Toda vez que ele aproximava o biquinho de uma flor…

ATCHIM!

Um espirro tão forte que sacudia suas penas e fazia as pétalas voarem como confetes. Era um espirro, dois, três, uma verdadeira sinfonia de "atchins"!

— “Lá vem o EspirriLilico!”, zombava a Abelha Margarida, segurando o riso.

— “Será que ele é um passarinho ou um regador?”, brincava o Grilo Zé, rindo alto.

Lilico ficava envergonhado. Tentava sorrir e seguir seu voo, mas no fundo ficava triste. Como podia ser um beija-flor… alérgico a flores?

Ele passou a voar mais devagar, a evitar festas de néctar, e até pensou em mudar de jardim.

Mas Lilico era determinado. Ele não queria desistir de ser ele mesmo só por causa de um probleminha alérgico.

Primeiro, tentou usar uma folha como máscara. Enrolou em volta do biquinho e amarrou com um cipó. Ficou parecendo um super-herói florido. Mas bastaram três voos e a folha voou junto com o vento. Pior: espirrou dentro da máscara e quase se afogou no próprio espirro.

Depois tentou fazer um capacete com uma casca de noz. Bateu asas com cuidado, mas o capacete escorregava e tampava os olhos.

— “Não dá pra beijar flor nenhuma se a gente nem vê onde tá indo!”, reclamou Lilico, tonto depois de trombar num cacto.

Também pensou em se alimentar de suco de frutas, como os papagaios. Mas era estranho… não tinha o mesmo gosto doce das flores. Seu coração continuava chamando pelos jardins.

As noites passaram e Lilico ficou triste. Ficava em seu galhinho, olhando o céu e se perguntando:

— “Por que eu sou assim? Será que tem um lugar no mundo para um beija-flor como eu?”

Num dia nublado, Lilico resolveu tentar mais uma vez. “Só mais uma flor… só mais um voo…”, pensou.

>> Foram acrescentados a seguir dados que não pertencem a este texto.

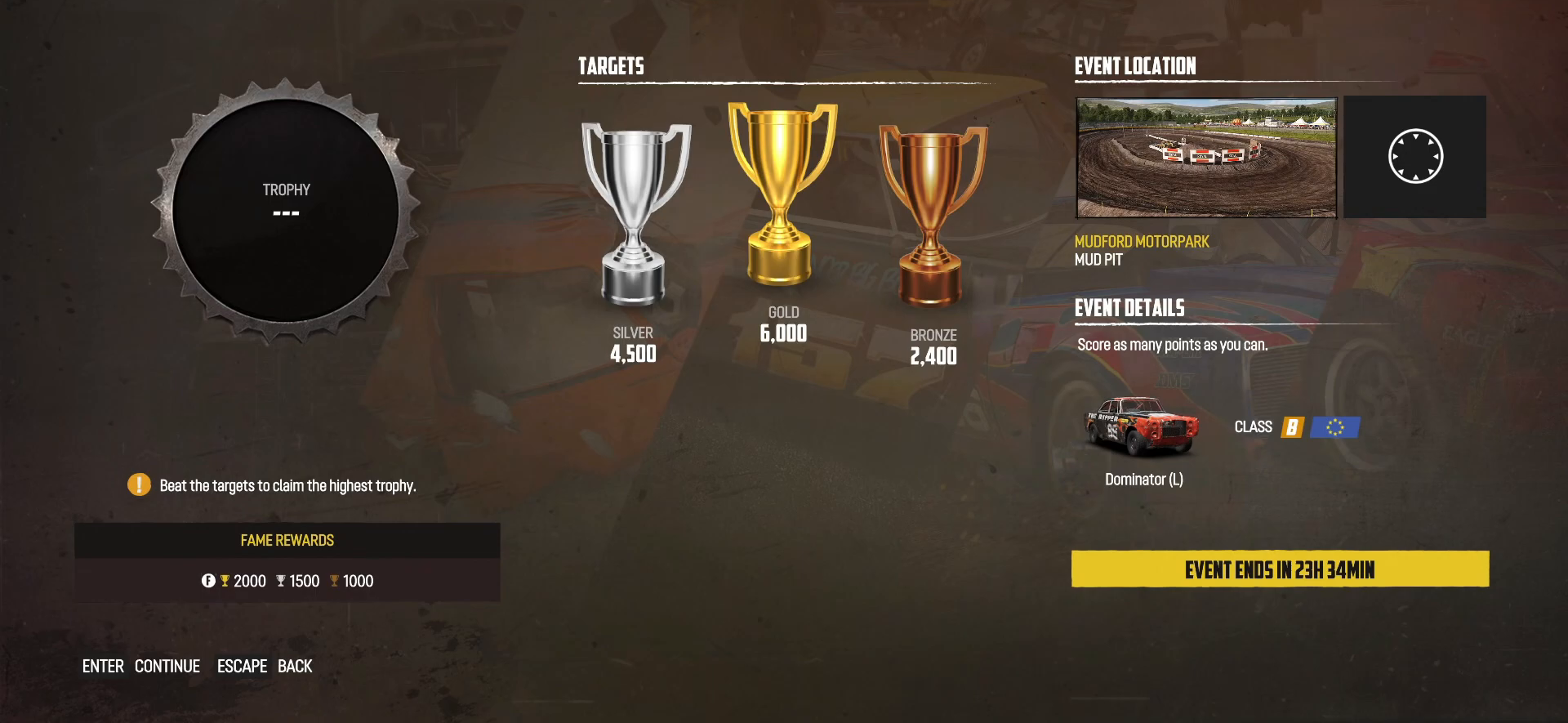
{"buttons": [], "left_stick": "center", "events": []}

Pousou perto de uma flor roxa. Era tímida, pequena, meio escondida entre as folhas. Lilico achou curioso: nunca tinha visto aquela flor antes.

Com medo, aproximou o biquinho.

Silêncio.

Nenhum espirro.

— “Espera… não espirrei?”, disse ele, olhando para os lados, como se esperasse uma pegadinha.

Cheirou de novo. Nada. Bebeu o néctar. Nada. Lilico até bateu as asas de leve pra ver se o pólen voava. E mesmo assim…

NENHUM ESPIRRO.

Os olhinhos dele brilharam como estrelas.

— “Flores roxas! Eu não sou alérgico às flores roxas!”

Foi como encontrar um tesouro. Um segredo mágico só dele.

No dia seguinte, Lilico acordou mais animado do que nunca. Pediu ajuda à Minhoca Dora para buscar sementes de flores roxas. A Dora sabia tudo sobre a terra.

— “Tem que plantar onde pega Sol da manhã e sombra da tarde”, explicou ela, girando na terra como um parafuso.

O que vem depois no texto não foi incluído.